The fast-moving and heavily trafficked boulevard serves as a cut-through connection for those commuting or transporting goods between East L.A., downtown, and beyond. So, crossing it on two feet can be hazardous. Drivers tend not to slow down for folks trying to use the crosswalk at Orme, for example, and can take corners quickly in their eagerness to get to the freeways.
The way in which the street alternates almost randomly between industrial, residential, commercial, and school zones can make things even more uncomfortable for pedestrians. Some sections of sidewalk are pleasant and active, while others are in poor condition, are poorly lit, and are strewn with debris and trash.

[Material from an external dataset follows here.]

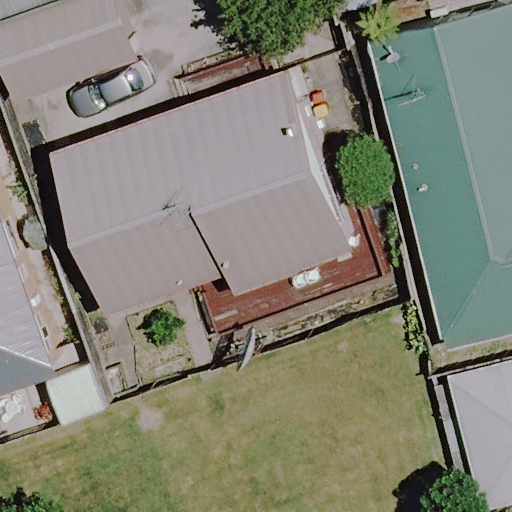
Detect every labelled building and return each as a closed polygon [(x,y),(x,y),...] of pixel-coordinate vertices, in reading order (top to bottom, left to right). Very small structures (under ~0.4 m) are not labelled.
[(0,0),(0,19),(55,0),(0,0)] [(100,0),(55,0),(0,19),(0,24),(27,100),(124,65),(100,0)] [(511,11),(383,43),(458,346),(511,332),(511,11)] [(356,250),(298,72),(64,150),(117,310),(238,270),(244,287),(356,250)] [(0,387),(62,367),(0,181),(0,387)] [(511,358),(493,364),(511,438),(511,358)]
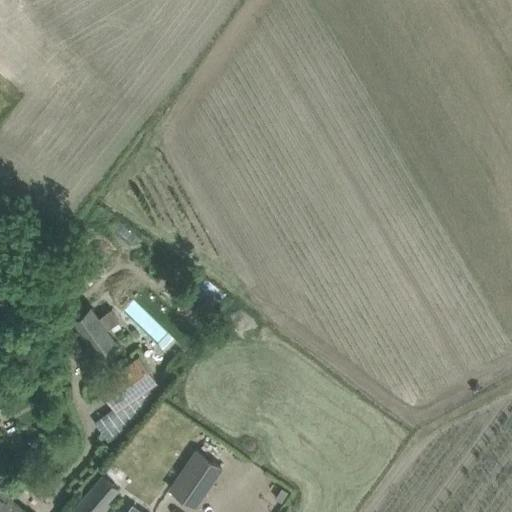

Students who must walk the lengthy underpass where the 60 Freeway stretches diagonally over Whittier have reported being disconcerted by feeling so isolated, especially when they have been hassled by homeless folks struggling with mental health and/or substance abuse issues.
The street could use some help, in other words. And help appears to be on the way.
On January 20, the City Council approved Councilmember Jose Huizar’s motion to use up to $1 million in bond monies to launch a redesign of the corridor between Boyle Avenue and Indiana Street.
It’s an investment that is long overdue.
Years ago, under the Community Redevelopment Agency, Whittier was one of several corridors targeted for redevelopment as part of the Adelante Eastside Redevelopment Project. Streetscape improvements planned included repaving, signage, landscaping and tree planting, benches, trash receptacles, better driveways and curb cuts, parking improvements, alley improvements, community identification efforts (banners, design projects, etc.), street lighting, facade treatments, and so forth. And that was only part of the multi-million dollar effort planned to shore up existing industrial and commercial ventures in the area and attract new ones — specifically in the biotech field — as a way to provide jobs for the community. Other components of the plan included the building of affordable housing, promotion of home ownership, and support of local businesses and new entrepreneurs. (See more on the plans, here, and public comment and concerns about the project, particularly the biotech aspect, here.)
Unfortunately, when the CRA was finally dissolved in 2012, so was the ability of the project to move forward. And the money for long-awaited improvements slated for Whittier and Cesar Chavez was suddenly out of reach.
While Huizar and the city were able to secure funds for improvements along Cesar Chavez (to be implemented beginning in 2017), funds for improvements along Whittier had remained elusive.
For this reason, in October of last year, when Huizar introduced a motion to council asking that $1,000,000 in excess bond funds from the CRA/LA be used both for improvements that would make the corridor friendlier for all modes of transportation as well as extensive community outreach and the pursuit of grant funding so that a wider set of improvements could be implemented.
Citing the safety concerns of both business owners and residents along the corridor in his motion, Huizar concluded, “It is important for the city to invest in both the short and long-term needs of the corridor to ensure the street continues to thrive.”
The motion passed through the Economic Development committee on January 16 and was approved by the full council on January 20.
What will come next is unclear. Because there had been an effort underway to design improvements prior to the dissolution of the CRA, there had been some outreach conducted along the corridor as well as a study by an Urban Land Institute (ULI) Technical Assistance Panel in 2010. Their recommendations include giving the unique sections of the corridor their own identity: a gateway to Whittier Blvd. at Boyle; amenities, job training, and recreational facilities that will help formalize an “educational superblock” at Soto; an enhanced commercial environment at Lorena; and a gateway to Boyle Heights from East L.A. at Indiana.
What is clear is that the improvements in overall livability along the corridor will be tied as much to enhancing safety and infrastructure along the street as they will to the arrival of jobs, affordable housing, and other investments in the existing community and residents.
But the pedestrian environment is a good place to start.